A Nipponese boy from a broken home tries to overcome all the violence and hardship in his life in “Himizu,” the latest pic from prolific scribe-helmer Sion Sono (“Cold Fish,” “Suicide Club”). Originally conceived as a straightforward adaptation of Minoru Furuya’s eponymous manga, pic’s script was altered to include the aftermath of last March’s earthquake and tsunami, finally fusing an originally extremely bleak coming-of-age story with a more hopeful overlay — despite the addition of more misery. Though not an entirely happy marriage, result earned a prime real-estate slot in the Venice competish, which should translate to Sono’s widest exposure yet.
Sono has never been a very disciplined filmmaker, whether in terms of running time or thematic coherence, and his movies have a frayed quality to them that betrays both his earlier calling as a poet — one for whom juxtaposition, repetition and effect can take precedence over more classical narrative logic — and the speed with which he makes films (his sexy and violent “Guilty of Romance” preemed at Cannes earlier this year).
His latest, named after a mole species endemic to Japan, focuses on two junior-high kids for whom sex is uncharted territory, though physical brutality occurs throughout. Set in the aftermath of the disaster, the leads embody innocence defiled by natural, familial and societal violence. In a departure from the manga, these tainted pure souls also represent the future of the nation for whom it’s important to have aspirations.

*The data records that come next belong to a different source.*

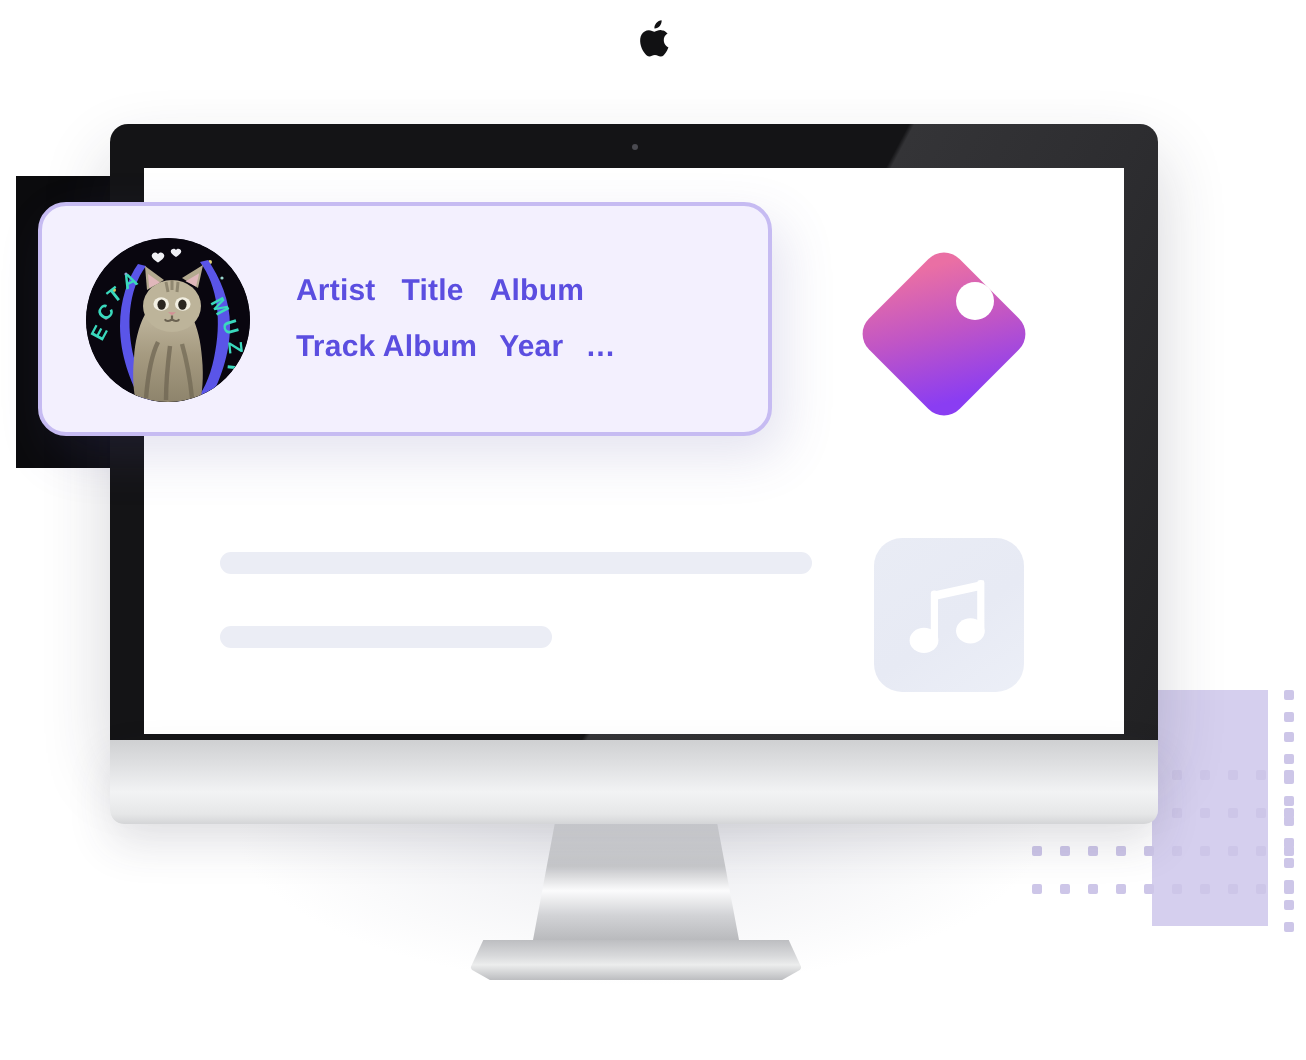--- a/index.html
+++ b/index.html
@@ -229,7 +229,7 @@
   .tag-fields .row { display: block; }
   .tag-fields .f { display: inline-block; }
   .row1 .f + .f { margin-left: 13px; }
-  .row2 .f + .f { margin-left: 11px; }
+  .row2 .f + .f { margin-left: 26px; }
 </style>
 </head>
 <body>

Protag Sumida (Shota Sometani) is a mercurial boy whose personal credo is “normality rules.” Rather than daring to dream, he’d prefer a normal, respectable life looking after the family’s tiny boat-rental operation. This is easier said than done, given that his mother’s run off — her wry goodbye note reads “Have a nice life” — and his drunkard dad (Ken Mitsuishi) comes home only occasionally to beat him, steal any money he might have and tell him he wishes him dead.
At school, a stalkerish but cute classmate, Chazawa (Fumi Nikaidou), is in love with Sumida. She’s a poetry nut, reciting verses from French vagabond bard Francois Villon (lit references are a recurring theme in the helmer’s work), including the significant line “I know all things/but myself.”
The kids are obviously destined for one another, though initially Sumida aggressively rebuffs Chazawa’s advances. Things grow more complicated when it emerges that Sumida’s dad owes the equivalent of $80,000 to a yakuza moneylender (Denden). Since his dad is missing, Sumida is held responsible for coughing up the dough or risk being made to suffer at the hands of the moneylenders’ thugs.
Because Sono tries to set the manga’s storyline, with its stylized violence, in the very real, post-earthquake/tsunami disaster area, “Himizu” struggles to find a coherent tone. Tracking shots of the wasteland caused by the quake and tsunami, set to Mozart’s overused “Requiem,” don’t jive with pic’s more caricatured approach to physical violence. Though Sono’s no stranger to tonal shifts, the different origins of the natural disaster and the mano-a-mano knife and gun fights prohibit symbiosis. The setting never becomes more than a hyperrealist backdrop for a manga adaptation (the man-made nuclear disaster that followed is barely discussed).
Typically out-there Sion flourishes, such as a subplot involving a pickpocket (Yosuke Kubozuka) who burgles a neo-Nazi killer, the random appearance of an almost naked woman with an iron chain attached to her leg, or the fact Chazawa’s parents are building a custom-made gallows for her, move the tone further away from realism, while at the same time it’s suggested the pic’s specifically set in Japan in May 2011. As seen against the realistic backdrop, the helmer’s customary pitch-black humor won’t fly for some auds.
Nonetheless, in the lead, Sometani (“A Liar and a Broken Girl”) proves more than capable of sustaining interesting in his character’s plight. He seems to be the only character able to register genuine emotions, even if most of them appear to stem from his teenage rage, frustration and confusion more than any direct cause. Other characters are more one-note.
D.p. Sohei Tanikawa, using a Red camera, keeps close to his characters for the exposition scenes, augmenting the pic’s immediacy. As in all Sion films, the current edit runs too long, though it’s hard not be moved by the simple finale. Other tech credits are OK.